Resources rush runs on

Minerals and oil and gas hopefuls fuelled much of the 2004 new issue boom and 2005 has started in a similar way. Entrepreneur George Bennett hopes to float Tanzanian gold play Shanta Mining on Aim in late March or early April and to tap into a 'gold rush' in the country's Singrida area, achieving a £24 million market value.

Started with backing from influential figures Walton Imrie and Maurice Emery and powerful local Patel family, Shanta has a prospect, Mugusua, between the rich Geite mine and some Anglo-American property. There are also joint ventures with Canadian giant Placer Dome and the Lacotte group and inferred and indicated resources of 1.4 million oz already.

Aggressive hedge fund group RAB Capital and small company investor Bruce Rowan are key backers of Regency Mines, which wants £500,000 at 2p from AIM to explore and develop copper, gold and nickel Down Under. Headed by former natural resources analyst Andrew Bell and seasoned Aussie mining entrepreneur Kenneth Watson, Regency is focused on iron oxide-copper-gold systems in Queensland and nickel and gold prospects in the Yilgarn Block.

Further north, Tim George, a metallurgical engineer who spent 12 years with diamond mining giant De Beers, has tied up 3,000 sq km of concessions in key De Beers areas in Angola, plus options in Botswana, Tanzania and South Africa, for Frenor, which he hopes to float in the summer for 'several million pounds'.

Laurie Beevers at broker WH Ireland has 'five or six mining projects on the cards', including a 'very nice' diamond venture, platinum in Asia and oil and gas in Kurdistan, while Conroy Diamonds & Gold is poised to float its Karelian Diamonds arm soon as well. Irish wheeler-dealer John Teeling, whose Midas image suffered when Iraqi oil play Petrel was feared to have lost hoped-for contracts, is still keen to float another exotic counter, Persian Gold, with a licence to explore 1,800 sq km of potentially gold-bearing silica-allunite deposits in Takestan, 200 km from Teheran.

Eastern promise

China's looming world role is likely to bring more People's Republic companies to London floats this year.

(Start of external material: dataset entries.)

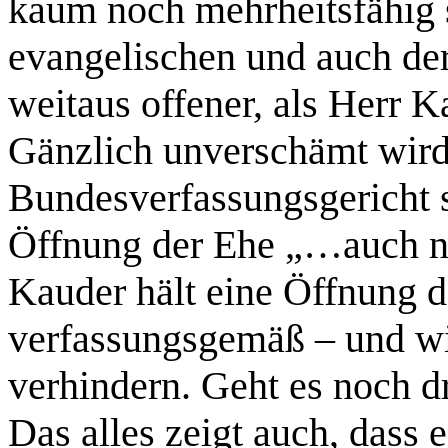
kaum noch mehrheitsfähig 
evangelischen und auch der
weitaus offener, als Herr K
Gänzlich unverschämt wird
Bundesverfassungsgericht 
Öffnung der Ehe „…auch n
Kauder hält eine Öffnung d
verfassungsgemäß – und wil
verhindern. Geht es noch dr
Das alles zeigt auch, dass es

CYC Holdings, which brought packaging specialist China Wonder to AIM for £2.5 million last year, has more up its sleeve, as does SovGEM.

Simon Littlewood, head of AIM-quoted London Asia Capital, is working on several China floats. First could be a facilities management business, followed by an efficient heating system specialist.

Provided they are priced realistically and do not contain unexpected horrors, most of these ought to fare reasonably well, at least while the present market mood prevails. But Luke Cairns at HB Corporate sums up how brittle this mood can be: 'we are only one disaster away from it all going tits up'.